> Data extract
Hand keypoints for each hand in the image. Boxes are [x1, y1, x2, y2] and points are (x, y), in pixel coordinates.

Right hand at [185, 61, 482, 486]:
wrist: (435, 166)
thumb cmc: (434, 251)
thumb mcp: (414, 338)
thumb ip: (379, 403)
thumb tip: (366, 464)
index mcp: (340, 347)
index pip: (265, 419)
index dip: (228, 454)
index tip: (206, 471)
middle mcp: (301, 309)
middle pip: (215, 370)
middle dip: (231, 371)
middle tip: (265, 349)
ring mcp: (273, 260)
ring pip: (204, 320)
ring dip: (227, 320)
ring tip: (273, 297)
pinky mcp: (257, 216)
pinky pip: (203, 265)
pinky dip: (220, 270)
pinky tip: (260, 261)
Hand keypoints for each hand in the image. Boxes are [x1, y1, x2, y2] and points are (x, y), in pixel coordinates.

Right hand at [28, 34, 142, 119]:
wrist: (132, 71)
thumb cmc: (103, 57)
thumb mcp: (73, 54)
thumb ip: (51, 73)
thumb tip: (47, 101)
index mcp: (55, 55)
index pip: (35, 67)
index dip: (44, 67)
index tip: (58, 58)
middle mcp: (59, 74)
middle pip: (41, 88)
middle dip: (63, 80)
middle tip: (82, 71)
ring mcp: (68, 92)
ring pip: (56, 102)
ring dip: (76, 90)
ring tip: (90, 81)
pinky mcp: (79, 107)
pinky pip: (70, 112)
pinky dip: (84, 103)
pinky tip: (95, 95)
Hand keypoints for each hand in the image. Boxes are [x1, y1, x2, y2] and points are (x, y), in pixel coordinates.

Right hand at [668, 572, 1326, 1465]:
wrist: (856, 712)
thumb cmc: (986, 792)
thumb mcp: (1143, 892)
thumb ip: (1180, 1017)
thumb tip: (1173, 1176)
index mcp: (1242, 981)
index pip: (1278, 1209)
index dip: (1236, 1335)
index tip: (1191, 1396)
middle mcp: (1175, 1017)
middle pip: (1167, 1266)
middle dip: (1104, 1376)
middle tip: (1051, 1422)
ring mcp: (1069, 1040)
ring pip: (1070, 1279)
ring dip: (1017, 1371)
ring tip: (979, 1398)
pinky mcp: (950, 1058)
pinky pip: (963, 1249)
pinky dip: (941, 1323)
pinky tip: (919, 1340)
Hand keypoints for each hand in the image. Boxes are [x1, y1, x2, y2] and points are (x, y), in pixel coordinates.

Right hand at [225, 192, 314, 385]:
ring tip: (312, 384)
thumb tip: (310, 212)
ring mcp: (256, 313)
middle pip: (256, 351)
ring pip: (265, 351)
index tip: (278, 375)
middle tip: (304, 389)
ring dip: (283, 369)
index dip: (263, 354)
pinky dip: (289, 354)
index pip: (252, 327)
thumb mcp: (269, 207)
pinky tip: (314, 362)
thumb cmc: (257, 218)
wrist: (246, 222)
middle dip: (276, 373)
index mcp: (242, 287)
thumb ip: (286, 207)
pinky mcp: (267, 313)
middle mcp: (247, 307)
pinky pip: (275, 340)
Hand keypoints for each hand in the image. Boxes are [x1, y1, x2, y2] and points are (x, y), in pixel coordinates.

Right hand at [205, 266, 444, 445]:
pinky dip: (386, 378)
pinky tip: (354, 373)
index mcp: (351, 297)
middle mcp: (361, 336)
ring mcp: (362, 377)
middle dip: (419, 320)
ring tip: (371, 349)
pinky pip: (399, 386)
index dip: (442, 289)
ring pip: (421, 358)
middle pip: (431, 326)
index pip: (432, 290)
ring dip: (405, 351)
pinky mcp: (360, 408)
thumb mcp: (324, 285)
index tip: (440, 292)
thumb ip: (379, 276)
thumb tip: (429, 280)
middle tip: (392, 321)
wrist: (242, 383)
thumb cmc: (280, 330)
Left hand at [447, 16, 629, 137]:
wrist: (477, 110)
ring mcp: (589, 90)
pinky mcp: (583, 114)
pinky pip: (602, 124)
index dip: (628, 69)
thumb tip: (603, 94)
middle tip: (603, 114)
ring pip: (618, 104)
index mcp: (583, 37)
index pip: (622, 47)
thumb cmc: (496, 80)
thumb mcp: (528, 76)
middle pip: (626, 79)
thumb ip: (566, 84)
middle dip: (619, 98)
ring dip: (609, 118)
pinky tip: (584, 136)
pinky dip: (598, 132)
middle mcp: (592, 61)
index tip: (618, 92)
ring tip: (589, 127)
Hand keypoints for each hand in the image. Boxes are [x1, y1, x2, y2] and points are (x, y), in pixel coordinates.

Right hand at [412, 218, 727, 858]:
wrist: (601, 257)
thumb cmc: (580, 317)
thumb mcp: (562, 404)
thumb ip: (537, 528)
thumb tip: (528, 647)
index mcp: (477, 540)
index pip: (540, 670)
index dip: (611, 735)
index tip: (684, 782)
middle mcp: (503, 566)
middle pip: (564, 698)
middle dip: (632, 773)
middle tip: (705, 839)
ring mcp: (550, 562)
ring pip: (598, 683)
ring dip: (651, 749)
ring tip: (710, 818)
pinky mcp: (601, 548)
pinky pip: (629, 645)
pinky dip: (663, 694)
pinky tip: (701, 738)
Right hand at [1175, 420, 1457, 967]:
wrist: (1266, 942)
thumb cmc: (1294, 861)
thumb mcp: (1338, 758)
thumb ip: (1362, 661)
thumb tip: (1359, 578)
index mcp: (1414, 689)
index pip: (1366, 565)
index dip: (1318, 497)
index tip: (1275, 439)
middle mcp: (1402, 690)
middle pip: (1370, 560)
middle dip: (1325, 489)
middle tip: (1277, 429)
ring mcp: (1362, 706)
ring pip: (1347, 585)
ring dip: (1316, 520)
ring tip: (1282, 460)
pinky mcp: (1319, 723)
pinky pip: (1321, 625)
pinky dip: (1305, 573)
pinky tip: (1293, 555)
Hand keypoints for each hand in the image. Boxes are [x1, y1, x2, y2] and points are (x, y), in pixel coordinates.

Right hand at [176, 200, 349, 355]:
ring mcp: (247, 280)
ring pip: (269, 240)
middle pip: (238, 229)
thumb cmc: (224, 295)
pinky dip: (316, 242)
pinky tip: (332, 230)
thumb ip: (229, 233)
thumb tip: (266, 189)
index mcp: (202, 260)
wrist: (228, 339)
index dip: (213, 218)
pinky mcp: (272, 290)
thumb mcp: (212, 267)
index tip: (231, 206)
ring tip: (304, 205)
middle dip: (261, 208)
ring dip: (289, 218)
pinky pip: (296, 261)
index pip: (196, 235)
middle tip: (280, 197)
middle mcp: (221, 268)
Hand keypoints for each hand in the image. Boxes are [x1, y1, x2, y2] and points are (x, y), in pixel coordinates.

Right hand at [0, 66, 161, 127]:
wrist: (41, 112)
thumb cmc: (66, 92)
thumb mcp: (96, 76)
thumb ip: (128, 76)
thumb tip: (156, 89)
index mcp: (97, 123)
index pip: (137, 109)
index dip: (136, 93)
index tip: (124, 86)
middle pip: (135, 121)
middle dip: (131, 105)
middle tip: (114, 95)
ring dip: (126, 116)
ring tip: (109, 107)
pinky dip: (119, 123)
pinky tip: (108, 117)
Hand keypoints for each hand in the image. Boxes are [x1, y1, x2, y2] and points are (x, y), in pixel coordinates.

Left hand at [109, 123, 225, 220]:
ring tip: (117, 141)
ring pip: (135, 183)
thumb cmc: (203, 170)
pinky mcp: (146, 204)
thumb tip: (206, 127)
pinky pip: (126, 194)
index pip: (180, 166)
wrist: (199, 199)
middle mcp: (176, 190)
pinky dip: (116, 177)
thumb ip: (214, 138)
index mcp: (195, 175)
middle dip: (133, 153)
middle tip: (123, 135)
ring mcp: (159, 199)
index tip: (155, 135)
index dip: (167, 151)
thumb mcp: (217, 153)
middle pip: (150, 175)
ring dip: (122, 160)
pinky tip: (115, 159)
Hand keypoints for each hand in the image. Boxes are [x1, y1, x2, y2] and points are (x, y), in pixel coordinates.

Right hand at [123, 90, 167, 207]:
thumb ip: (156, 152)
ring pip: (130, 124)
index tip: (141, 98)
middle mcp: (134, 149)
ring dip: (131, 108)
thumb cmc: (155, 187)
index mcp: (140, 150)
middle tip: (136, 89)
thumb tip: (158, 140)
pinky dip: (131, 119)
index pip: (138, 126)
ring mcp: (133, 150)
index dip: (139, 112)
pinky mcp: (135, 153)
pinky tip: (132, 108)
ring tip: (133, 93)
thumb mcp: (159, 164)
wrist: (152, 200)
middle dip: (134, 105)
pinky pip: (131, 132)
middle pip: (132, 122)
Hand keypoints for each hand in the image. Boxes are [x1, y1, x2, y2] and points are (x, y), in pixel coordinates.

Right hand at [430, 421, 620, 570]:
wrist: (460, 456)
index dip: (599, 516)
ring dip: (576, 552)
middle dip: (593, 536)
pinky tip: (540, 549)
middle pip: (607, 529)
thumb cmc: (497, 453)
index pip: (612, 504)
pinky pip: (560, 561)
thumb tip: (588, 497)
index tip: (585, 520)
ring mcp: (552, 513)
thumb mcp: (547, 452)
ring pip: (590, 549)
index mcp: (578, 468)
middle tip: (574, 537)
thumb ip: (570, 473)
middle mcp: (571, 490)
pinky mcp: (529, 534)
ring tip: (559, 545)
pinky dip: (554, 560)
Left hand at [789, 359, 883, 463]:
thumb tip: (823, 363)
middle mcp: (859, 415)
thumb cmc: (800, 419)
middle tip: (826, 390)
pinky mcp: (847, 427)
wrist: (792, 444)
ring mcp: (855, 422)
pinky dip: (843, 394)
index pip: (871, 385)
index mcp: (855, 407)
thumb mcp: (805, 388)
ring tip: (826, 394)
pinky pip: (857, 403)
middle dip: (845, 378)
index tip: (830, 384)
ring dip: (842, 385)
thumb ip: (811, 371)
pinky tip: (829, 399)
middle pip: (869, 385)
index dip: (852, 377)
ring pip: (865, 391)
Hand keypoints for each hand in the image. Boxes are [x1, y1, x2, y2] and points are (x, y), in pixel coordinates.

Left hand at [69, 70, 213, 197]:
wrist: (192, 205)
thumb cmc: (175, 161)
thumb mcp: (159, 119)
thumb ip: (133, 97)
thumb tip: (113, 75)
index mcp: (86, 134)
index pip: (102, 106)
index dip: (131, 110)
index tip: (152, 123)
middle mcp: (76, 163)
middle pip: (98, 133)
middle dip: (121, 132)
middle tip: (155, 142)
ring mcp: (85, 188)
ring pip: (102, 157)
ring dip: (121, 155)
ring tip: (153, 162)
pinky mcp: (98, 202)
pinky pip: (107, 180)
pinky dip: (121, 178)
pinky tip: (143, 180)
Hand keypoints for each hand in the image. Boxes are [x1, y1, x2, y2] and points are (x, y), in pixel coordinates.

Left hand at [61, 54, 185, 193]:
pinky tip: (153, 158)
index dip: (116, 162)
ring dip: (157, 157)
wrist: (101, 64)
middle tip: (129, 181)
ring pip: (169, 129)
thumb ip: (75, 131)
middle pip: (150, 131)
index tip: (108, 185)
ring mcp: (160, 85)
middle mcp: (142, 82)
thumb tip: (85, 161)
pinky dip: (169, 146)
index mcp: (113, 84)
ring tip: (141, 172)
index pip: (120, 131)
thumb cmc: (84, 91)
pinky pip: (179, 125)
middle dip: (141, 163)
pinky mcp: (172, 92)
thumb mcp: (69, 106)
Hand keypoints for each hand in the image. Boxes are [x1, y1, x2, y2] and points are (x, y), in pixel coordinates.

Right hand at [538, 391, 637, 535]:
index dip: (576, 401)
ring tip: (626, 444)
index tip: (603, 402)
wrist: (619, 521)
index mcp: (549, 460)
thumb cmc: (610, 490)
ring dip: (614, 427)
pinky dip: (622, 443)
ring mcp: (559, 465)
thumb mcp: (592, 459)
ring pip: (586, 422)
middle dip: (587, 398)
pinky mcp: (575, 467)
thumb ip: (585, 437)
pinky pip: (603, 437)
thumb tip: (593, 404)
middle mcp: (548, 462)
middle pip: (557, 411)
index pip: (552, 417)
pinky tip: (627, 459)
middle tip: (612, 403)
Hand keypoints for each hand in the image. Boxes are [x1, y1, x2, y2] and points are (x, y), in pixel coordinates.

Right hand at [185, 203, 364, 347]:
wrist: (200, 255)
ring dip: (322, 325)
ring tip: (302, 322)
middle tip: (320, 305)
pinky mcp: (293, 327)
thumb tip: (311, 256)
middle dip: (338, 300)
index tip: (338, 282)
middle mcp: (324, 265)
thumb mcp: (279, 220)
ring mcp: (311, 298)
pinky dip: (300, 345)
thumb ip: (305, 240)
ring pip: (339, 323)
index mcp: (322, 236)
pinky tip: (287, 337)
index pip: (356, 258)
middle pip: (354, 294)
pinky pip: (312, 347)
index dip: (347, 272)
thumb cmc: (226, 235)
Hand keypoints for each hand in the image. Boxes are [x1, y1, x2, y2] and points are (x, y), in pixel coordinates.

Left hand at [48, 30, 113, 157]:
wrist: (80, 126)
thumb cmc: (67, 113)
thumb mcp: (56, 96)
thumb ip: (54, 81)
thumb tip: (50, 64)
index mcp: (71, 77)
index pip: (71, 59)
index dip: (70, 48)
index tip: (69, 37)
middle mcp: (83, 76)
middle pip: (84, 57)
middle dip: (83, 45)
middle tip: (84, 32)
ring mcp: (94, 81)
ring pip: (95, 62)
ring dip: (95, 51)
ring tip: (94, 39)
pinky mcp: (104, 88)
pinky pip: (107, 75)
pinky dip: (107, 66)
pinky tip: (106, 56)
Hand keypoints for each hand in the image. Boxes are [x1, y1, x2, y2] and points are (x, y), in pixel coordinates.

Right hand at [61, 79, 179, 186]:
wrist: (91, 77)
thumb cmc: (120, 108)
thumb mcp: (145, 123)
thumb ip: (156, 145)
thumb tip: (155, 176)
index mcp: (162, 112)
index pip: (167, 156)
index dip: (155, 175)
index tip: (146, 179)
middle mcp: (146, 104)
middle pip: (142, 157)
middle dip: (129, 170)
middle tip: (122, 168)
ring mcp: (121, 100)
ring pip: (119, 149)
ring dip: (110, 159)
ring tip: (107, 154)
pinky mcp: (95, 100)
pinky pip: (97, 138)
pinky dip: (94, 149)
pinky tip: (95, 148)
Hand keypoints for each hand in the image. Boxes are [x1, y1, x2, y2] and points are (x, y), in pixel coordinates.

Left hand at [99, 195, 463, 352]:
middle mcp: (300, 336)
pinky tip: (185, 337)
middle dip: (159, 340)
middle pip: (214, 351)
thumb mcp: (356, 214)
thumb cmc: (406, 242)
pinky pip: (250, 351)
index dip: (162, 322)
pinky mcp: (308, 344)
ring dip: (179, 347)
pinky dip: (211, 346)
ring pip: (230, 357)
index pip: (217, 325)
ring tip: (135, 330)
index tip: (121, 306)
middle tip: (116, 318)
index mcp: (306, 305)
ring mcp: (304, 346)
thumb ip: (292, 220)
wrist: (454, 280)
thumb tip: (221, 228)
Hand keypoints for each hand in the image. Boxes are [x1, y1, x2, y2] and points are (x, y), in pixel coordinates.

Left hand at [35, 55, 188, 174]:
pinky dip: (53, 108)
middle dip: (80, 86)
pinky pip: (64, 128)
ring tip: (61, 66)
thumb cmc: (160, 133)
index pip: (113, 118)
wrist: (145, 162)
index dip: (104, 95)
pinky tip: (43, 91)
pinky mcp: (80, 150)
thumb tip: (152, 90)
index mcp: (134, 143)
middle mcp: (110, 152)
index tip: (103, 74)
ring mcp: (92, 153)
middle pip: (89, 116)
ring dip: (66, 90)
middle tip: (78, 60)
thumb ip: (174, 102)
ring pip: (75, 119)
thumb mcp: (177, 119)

> About this task
Since only part of the listing is wanted, copy exactly the lines from the one holding "middle pip: (564, 698)" to the one holding "thumb mcp: (1338, 758)", both included.

> Response
middle pip: (564, 698)
middle dip: (632, 773)
middle tip: (705, 839)
ring mcp: (550, 562)
ring pip: (598, 683)
ring dip: (651, 749)
ring tip: (710, 818)
pinky mcp: (601, 548)
pinky pip: (629, 645)
pinky dip: (663, 694)
pinky tip: (701, 738)
Right hand at [1175, 420, 1457, 967]:
wrist: (1266, 942)
thumb cmc: (1294, 861)
thumb mcp: (1338, 758)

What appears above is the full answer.